» EXERCISE PROMPT
Return, character for character, the lines of the material from its first line through the line containing "registered and unregistered". Omit the pictures from your answer.

» RECORDS PROVIDED

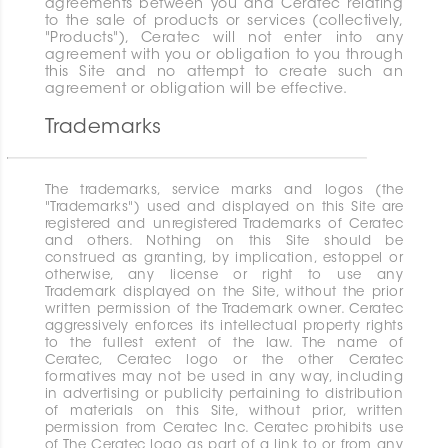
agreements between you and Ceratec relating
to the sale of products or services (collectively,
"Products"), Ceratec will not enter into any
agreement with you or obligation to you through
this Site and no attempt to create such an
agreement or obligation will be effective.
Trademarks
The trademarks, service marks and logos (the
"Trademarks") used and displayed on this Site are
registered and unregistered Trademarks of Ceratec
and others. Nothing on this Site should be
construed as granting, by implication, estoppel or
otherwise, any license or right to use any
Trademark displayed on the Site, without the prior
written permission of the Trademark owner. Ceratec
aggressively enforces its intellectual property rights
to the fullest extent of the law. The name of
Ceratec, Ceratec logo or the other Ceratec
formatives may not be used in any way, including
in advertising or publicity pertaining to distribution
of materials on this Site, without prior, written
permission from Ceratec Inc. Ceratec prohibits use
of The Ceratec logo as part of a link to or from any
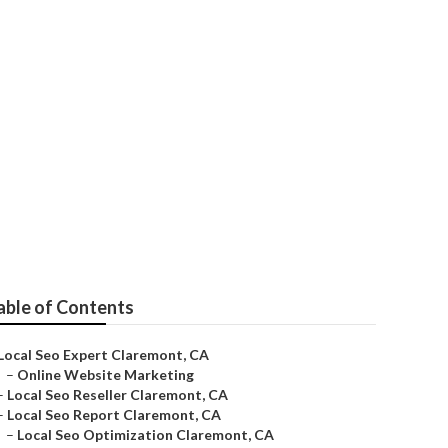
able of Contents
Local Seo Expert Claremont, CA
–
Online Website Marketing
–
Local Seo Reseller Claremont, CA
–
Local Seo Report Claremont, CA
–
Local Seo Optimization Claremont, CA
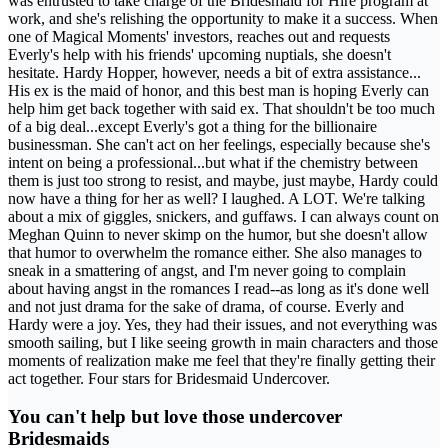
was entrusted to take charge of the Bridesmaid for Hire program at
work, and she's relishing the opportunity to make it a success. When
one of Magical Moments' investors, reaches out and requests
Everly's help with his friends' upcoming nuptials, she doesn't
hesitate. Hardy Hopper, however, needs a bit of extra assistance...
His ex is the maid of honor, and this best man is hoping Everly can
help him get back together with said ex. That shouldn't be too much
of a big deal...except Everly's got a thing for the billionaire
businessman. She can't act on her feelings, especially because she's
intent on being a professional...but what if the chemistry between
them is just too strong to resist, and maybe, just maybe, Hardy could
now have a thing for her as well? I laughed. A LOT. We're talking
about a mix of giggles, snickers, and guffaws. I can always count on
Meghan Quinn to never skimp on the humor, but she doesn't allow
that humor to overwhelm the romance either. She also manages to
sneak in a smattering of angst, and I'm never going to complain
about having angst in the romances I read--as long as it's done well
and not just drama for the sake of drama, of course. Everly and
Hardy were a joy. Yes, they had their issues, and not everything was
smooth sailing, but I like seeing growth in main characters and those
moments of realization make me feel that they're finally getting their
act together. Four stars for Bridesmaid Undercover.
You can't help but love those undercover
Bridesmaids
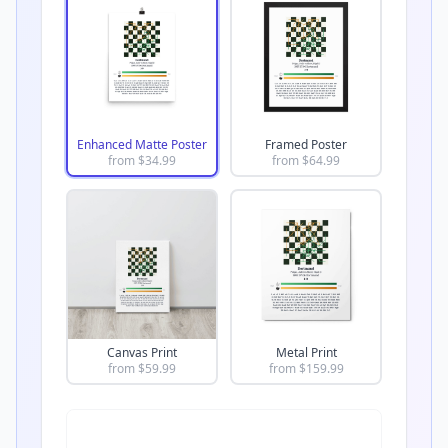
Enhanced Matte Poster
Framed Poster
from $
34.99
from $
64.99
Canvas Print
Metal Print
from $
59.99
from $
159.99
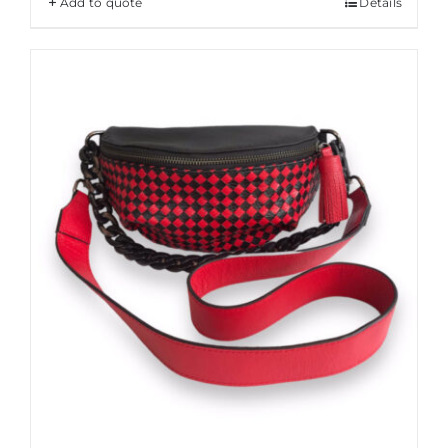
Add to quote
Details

» RESPONSE BOX
agreements between you and Ceratec relating
to the sale of products or services (collectively,
"Products"), Ceratec will not enter into any
agreement with you or obligation to you through
this Site and no attempt to create such an
agreement or obligation will be effective.
Trademarks
The trademarks, service marks and logos (the
"Trademarks") used and displayed on this Site are
registered and unregistered Trademarks of Ceratec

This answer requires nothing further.